Alan: We get tons of emails every single day and it’s so easy to accidentally click on the wrong link and now we’ve launched something and we don’t really understand that we have launched it. It would be great if we had Websites out there that once we click on something, they pop up a message saying, “This is what would have happened if I were a real bad guy and this will show you what I could do to you.” That would have been an eye-opener, wouldn’t it?
Randy: There have been attempts to do things like in the past. It’s been done with phishing websites, where it doesn’t say that this is what I could have done, but it says, “You came to this website because you clicked on a link that you should not have that was a phishing attack.” That’s one way to help educate people.
One of my all-time favorite stories was I was working at Microsoft and the Love Letter Virus made its rounds so I got the names of the people that had clicked on it and I set a training presentation, specifically to educate them and sent it out to them. I put a follow-up email with JavaScript in it that popped up a message box that you clicked on the JavaScript - you had to click on it. And it said, “If you are reading this, you really need to come to our training program.”
Alan: This is where your heuristics comes into play, because we cannot plan for every virus or every malware that’s out there because it’s constantly changing. We have viruses and malware that you go to a site and the next time you go that site it’s completely different. This is where you have to have heuristics, isn’t it?

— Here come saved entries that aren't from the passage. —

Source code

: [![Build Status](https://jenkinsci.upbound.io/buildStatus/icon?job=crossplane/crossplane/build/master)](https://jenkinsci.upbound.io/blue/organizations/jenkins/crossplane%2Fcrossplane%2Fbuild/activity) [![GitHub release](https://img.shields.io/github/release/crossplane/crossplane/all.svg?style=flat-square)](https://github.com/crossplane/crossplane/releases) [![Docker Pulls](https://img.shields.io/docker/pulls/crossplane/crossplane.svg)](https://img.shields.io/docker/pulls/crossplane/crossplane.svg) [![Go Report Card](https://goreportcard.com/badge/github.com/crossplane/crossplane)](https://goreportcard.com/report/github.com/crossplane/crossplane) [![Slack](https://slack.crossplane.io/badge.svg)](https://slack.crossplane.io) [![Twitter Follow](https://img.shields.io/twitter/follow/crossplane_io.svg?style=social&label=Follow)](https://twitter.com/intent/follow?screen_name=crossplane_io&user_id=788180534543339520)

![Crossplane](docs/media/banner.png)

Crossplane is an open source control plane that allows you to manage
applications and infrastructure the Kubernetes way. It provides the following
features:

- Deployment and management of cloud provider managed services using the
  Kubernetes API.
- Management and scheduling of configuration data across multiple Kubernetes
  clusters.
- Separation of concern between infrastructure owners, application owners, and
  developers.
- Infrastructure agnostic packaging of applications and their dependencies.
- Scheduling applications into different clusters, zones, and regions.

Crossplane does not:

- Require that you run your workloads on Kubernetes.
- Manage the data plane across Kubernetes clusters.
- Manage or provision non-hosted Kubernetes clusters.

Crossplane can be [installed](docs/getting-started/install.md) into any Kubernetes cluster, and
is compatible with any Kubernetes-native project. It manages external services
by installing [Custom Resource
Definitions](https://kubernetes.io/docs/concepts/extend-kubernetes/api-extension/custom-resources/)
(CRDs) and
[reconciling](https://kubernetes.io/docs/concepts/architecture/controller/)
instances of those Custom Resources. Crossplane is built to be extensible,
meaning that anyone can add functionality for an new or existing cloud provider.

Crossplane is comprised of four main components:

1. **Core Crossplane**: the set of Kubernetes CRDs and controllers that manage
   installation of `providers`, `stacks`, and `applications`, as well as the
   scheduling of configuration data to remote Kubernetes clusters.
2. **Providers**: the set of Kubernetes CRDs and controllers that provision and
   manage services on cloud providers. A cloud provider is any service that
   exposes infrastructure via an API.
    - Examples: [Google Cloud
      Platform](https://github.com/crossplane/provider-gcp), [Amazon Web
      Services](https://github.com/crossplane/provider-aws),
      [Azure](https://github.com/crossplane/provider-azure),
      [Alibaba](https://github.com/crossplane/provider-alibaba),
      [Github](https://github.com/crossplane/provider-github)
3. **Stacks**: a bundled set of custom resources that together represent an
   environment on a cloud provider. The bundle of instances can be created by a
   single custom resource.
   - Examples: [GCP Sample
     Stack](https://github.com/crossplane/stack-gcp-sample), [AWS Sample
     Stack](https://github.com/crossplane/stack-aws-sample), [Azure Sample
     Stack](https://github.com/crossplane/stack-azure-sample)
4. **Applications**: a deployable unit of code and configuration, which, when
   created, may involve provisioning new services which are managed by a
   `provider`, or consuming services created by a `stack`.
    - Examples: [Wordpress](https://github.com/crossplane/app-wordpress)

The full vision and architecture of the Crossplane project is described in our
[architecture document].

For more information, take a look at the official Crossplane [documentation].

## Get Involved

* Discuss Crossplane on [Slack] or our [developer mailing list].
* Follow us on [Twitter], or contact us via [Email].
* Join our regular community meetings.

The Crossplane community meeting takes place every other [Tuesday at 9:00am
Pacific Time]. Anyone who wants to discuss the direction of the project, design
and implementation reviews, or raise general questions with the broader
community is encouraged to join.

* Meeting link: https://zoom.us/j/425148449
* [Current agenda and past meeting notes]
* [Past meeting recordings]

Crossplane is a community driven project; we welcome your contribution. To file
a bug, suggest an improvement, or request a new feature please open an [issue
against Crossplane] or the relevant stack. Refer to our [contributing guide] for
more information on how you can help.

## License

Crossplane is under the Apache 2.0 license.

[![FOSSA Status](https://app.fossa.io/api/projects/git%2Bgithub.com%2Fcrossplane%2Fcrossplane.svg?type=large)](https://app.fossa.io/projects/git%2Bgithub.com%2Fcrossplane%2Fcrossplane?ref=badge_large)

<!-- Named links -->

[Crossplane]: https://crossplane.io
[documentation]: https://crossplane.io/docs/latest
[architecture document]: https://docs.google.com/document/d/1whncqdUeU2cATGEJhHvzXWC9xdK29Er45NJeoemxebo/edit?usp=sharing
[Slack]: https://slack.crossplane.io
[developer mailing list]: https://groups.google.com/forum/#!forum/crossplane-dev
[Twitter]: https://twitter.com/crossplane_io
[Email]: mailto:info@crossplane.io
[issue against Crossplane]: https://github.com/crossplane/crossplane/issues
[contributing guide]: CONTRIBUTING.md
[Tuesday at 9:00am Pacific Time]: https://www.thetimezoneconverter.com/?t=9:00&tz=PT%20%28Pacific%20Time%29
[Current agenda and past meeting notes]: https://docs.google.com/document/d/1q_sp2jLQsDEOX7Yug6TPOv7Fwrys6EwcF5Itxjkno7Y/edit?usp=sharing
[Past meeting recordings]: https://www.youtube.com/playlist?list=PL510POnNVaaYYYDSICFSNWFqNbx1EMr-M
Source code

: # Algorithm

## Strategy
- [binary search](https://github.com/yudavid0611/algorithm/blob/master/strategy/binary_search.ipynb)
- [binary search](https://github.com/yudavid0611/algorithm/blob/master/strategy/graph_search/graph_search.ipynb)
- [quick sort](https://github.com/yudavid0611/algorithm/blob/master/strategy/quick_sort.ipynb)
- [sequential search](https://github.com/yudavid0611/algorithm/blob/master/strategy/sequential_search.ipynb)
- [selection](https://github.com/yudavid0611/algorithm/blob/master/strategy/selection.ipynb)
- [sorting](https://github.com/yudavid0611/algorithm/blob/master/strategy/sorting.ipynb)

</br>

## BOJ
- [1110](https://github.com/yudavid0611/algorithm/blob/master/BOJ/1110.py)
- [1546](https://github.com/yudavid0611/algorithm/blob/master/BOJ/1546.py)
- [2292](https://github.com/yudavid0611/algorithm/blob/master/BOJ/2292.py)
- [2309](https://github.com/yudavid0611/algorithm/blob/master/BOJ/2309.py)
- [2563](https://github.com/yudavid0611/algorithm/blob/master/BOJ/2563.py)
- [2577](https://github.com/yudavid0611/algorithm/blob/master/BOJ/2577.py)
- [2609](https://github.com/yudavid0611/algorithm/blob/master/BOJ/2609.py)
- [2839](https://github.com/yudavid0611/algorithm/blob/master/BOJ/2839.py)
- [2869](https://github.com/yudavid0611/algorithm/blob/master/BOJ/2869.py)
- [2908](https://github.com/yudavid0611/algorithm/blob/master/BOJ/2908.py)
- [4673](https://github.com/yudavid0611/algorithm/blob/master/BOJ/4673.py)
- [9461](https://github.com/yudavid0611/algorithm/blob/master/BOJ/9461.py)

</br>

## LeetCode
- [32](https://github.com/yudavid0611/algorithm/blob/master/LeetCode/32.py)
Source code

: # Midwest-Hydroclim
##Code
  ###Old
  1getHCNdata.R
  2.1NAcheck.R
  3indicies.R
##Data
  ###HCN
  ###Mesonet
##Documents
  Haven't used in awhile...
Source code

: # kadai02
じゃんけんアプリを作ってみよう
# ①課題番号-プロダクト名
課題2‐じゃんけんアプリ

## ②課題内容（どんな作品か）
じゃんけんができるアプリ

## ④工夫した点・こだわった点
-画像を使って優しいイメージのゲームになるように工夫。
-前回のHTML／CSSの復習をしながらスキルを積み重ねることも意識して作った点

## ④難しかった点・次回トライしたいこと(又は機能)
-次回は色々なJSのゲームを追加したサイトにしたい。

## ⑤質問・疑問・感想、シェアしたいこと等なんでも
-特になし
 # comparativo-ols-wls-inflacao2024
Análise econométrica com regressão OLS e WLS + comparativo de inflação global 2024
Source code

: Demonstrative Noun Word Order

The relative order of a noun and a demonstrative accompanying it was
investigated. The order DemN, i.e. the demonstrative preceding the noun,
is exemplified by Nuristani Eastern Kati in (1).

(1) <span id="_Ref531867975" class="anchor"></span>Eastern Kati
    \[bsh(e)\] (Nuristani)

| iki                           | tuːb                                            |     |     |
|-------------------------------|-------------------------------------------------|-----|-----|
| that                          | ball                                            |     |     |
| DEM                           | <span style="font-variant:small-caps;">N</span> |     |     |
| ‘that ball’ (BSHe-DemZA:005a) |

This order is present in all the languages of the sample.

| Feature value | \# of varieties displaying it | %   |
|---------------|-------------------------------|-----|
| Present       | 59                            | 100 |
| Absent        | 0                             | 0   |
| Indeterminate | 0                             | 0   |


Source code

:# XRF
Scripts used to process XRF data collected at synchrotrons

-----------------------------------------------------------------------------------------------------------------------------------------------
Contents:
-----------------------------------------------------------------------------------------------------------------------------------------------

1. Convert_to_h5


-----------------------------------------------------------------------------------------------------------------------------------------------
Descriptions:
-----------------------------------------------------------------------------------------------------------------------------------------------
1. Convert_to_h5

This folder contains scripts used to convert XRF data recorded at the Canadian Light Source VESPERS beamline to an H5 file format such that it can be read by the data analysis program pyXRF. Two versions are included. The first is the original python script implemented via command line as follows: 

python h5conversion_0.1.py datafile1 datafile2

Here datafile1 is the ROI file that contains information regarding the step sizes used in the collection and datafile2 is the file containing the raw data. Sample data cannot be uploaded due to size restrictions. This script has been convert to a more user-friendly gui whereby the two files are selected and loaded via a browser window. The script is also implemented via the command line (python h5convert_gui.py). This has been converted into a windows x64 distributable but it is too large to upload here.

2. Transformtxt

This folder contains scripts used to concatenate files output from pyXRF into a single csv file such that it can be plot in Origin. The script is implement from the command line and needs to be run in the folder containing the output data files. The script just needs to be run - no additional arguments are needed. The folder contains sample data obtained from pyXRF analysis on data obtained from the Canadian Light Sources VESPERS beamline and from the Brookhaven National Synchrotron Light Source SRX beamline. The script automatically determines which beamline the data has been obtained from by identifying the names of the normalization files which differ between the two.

Randy: Yes, it’s really important to have a forward looking system, it’s something can help you identify that this is bad and you don’t want to run it before we’ve seen it before. That’s what our heuristics is about. We can’t stop everything; we can’t catch everything, but we can give you a much better chance of not getting infected by something that’s brand-new.

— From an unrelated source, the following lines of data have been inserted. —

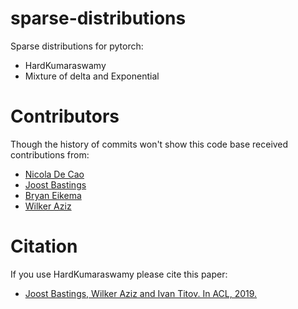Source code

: # sparse-distributions

Sparse distributions for pytorch:

* HardKumaraswamy
* Mixture of delta and Exponential


# Contributors

Though the history of commits won't show this code base received contributions from:

* [Nicola De Cao](https://github.com/nicola-decao)
* [Joost Bastings](https://github.com/bastings)
* [Bryan Eikema](https://github.com/roxot)
* [Wilker Aziz](https://github.com/wilkeraziz)

# Citation

If you use HardKumaraswamy please cite this paper:

* [Joost Bastings, Wilker Aziz and Ivan Titov. In ACL, 2019.](https://arxiv.org/pdf/1905.08160.pdf)
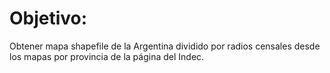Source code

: # Objetivo:
Obtener mapa shapefile de la Argentina dividido por radios censales desde los mapas
 por provincia de la página del Indec.

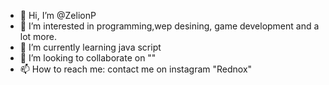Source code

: - 👋 Hi, I’m @ZelionP
- 👀 I’m interested in programming,wep desining, game development and a lot more.
- 🌱 I’m currently learning java script
- 💞️ I’m looking to collaborate on ""
- 📫 How to reach me: contact me on instagram "Rednox"
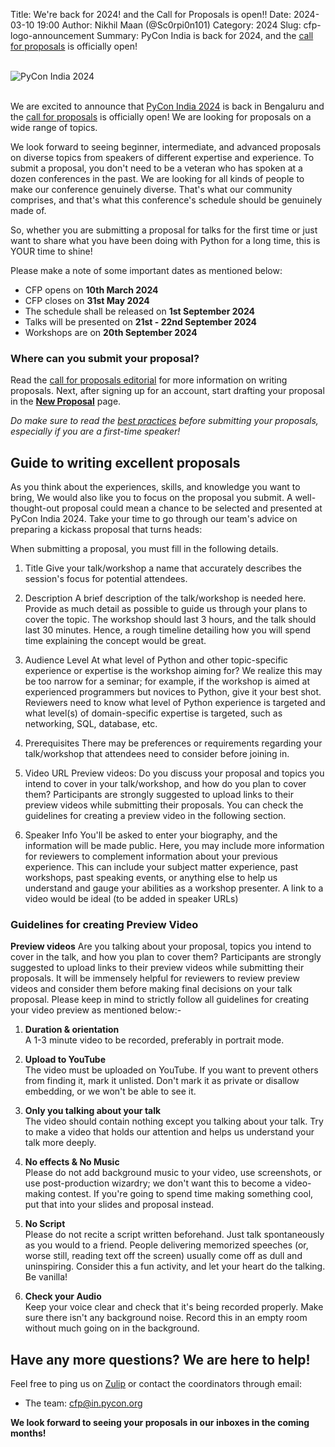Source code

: Title: We're back for 2024! and the Call for Proposals is open!!
Date: 2024-03-10 19:00
Author: Nikhil Maan (@Sc0rpi0n101)
Category: 2024
Slug: cfp-logo-announcement
Summary: PyCon India is back for 2024, and the [call for proposals](https://in.pycon.org/cfp/2024/proposals/) is officially open!

<br/>
<div class="text-center">
  <a href="https://in.pycon.org/2024/" target="_blank" style="border: none; text-decoration: none;">
    <img src="{static}/theme/images/logo.png" alt="PyCon India 2024" class="img-fluid responsive-image">
  </a>
</div>
<br/>

We are excited to announce that [PyCon India 2024](https://in.pycon.org/2024/) is back in Bengaluru and the [call for proposals](https://in.pycon.org/cfp/2024/proposals/) is officially open! We are looking for proposals on a wide range of topics.

We look forward to seeing beginner, intermediate, and advanced proposals on diverse topics from speakers of different expertise and experience. To submit a proposal, you don't need to be a veteran who has spoken at a dozen conferences in the past. We are looking for all kinds of people to make our conference genuinely diverse. That's what our community comprises, and that's what this conference's schedule should be genuinely made of.

So, whether you are submitting a proposal for talks for the first time or just want to share what you have been doing with Python for a long time, this is YOUR time to shine!

Please make a note of some important dates as mentioned below:

- CFP opens on **10th March 2024**
- CFP closes on **31st May 2024**
- The schedule shall be released on **1st September 2024**
- Talks will be presented on **21st - 22nd September 2024**
- Workshops are on **20th September 2024**

### Where can you submit your proposal?

Read the [call for proposals editorial](https://in.pycon.org/cfp/2024/proposals/) for more information on writing proposals. Next, after signing up for an account, start drafting your proposal in the [**New Proposal**](https://in.pycon.org/cfp/2024/proposals/create/) page.

*Do make sure to read the [best practices](https://github.com/pythonindia/junction/wiki/Speaker-best-practices) before submitting your proposals, especially if you are a first-time speaker!*

## Guide to writing excellent proposals

As you think about the experiences, skills, and knowledge you want to bring, We would also like you to focus on the proposal you submit. A well-thought-out proposal could mean a chance to be selected and presented at PyCon India 2024. Take your time to go through our team's advice on preparing a kickass proposal that turns heads:

When submitting a proposal, you must fill in the following details.

1. Title
Give your talk/workshop a name that accurately describes the session's focus for potential attendees.

2. Description
A brief description of the talk/workshop is needed here. Provide as much detail as possible to guide us through your plans to cover the topic. The workshop should last 3 hours, and the talk should last 30 minutes. Hence, a rough timeline detailing how you will spend time explaining the concept would be great.

3. Audience Level
At what level of Python and other topic-specific experience or expertise is the workshop aiming for? We realize this may be too narrow for a seminar; for example, if the workshop is aimed at experienced programmers but novices to Python, give it your best shot. Reviewers need to know what level of Python experience is targeted and what level(s) of domain-specific expertise is targeted, such as networking, SQL, database, etc.

4. Prerequisites
There may be preferences or requirements regarding your talk/workshop that attendees need to consider before joining in.

5. Video URL
Preview videos: Do you discuss your proposal and topics you intend to cover in your talk/workshop, and how do you plan to cover them? Participants are strongly suggested to upload links to their preview videos while submitting their proposals. You can check the guidelines for creating a preview video in the following section.

6. Speaker Info
You'll be asked to enter your biography, and the information will be made public. Here, you may include more information for reviewers to complement information about your previous experience. This can include your subject matter experience, past workshops, past speaking events, or anything else to help us understand and gauge your abilities as a workshop presenter. A link to a video would be ideal (to be added in speaker URLs)

### Guidelines for creating Preview Video

**Preview videos** Are you talking about your proposal, topics you intend to cover in the talk, and how you plan to cover them? Participants are strongly suggested to upload links to their preview videos while submitting their proposals. It will be immensely helpful for reviewers to review preview videos and consider them before making final decisions on your talk proposal. Please keep in mind to strictly follow all guidelines for creating your video preview as mentioned below:-

1. **Duration & orientation**  
A 1-3 minute video to be recorded, preferably in portrait mode.

2. **Upload to YouTube**  
The video must be uploaded on YouTube. If you want to prevent others from finding it, mark it unlisted. Don't mark it as private or disallow embedding, or we won't be able to see it. ​

3. **Only you talking about your talk**  
The video should contain nothing except you talking about your talk.​ Try to make a video that holds our attention and helps us understand your talk more deeply.

4. **No effects & No Music**  
Please do not add background music to your video, use screenshots, or use post-production wizardry; we don't want this to become a video-making contest. If you're going to spend time making something cool, put that into your slides and proposal instead.

5. **No Script**  
Please do not recite a script written beforehand. Just talk spontaneously as you would to a friend. People delivering memorized speeches (or, worse still, reading text off the screen) usually come off as dull and uninspiring. Consider this a fun activity, and let your heart do the talking. Be vanilla!

6. **Check your Audio**  
Keep your voice clear and check that it's being recorded properly. Make sure there isn't any background noise. Record this in an empty room without much going on in the background.

## Have any more questions? We are here to help!

Feel free to ping us on [Zulip](https://pyconindia.zulipchat.com/) or contact the coordinators through email:

- The team: [cfp@in.pycon.org](mailto:cfp@in.pycon.org)

**We look forward to seeing your proposals in our inboxes in the coming months!**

Alan: You have to keep your anti-virus and anti-malware software up-to-date because not having it up-to-date is almost worse than not having it all, isn’t it?
Randy: I don’t know if it’s worse, but certainly is not very effective. The analogy I used to use when I was doing training was, “I would show a F-S6 Saber Jet, which was the premier jet back in the Korean conflict that had an amazing kill ratio and then asked people – Even with this being a marvelous machine but how long do you think it’s going to last in a battle against modern-day fighter jets?
That’s what happens; only it happens in a week or less with virus and malware is that you are fighting to today’s battle with yesterday’s weapons when they don’t keep up-to-date.
Alan: And if we wanted to try either NOD32 or ESET Smart Security to see how effectively you can block malware, you have Trialware of each of these software versions on your Website. Are they fully functional?
Randy: 100% fully functional. It does everything that the purchased product does, except we will give you an opportunity to test this out and give us a trial before you buy.
Alan: If somebody would like to find out more information about ESET Smart Security and NOD32 and your blog, where would they go?
Randy: http://www.eset.com and if you go to the Threat Center, we’ve got the blogs; we’ve got podcasts and White Papers. There is a lot of information on our Website.
Alan: Randy, we’re out of time and we need to continue this conversation, talking about why education is really the keep us safe when we’re surfing the Internet, next time.
Randy: Thanks, Alan, it’s always a pleasure and I look forward to coming back.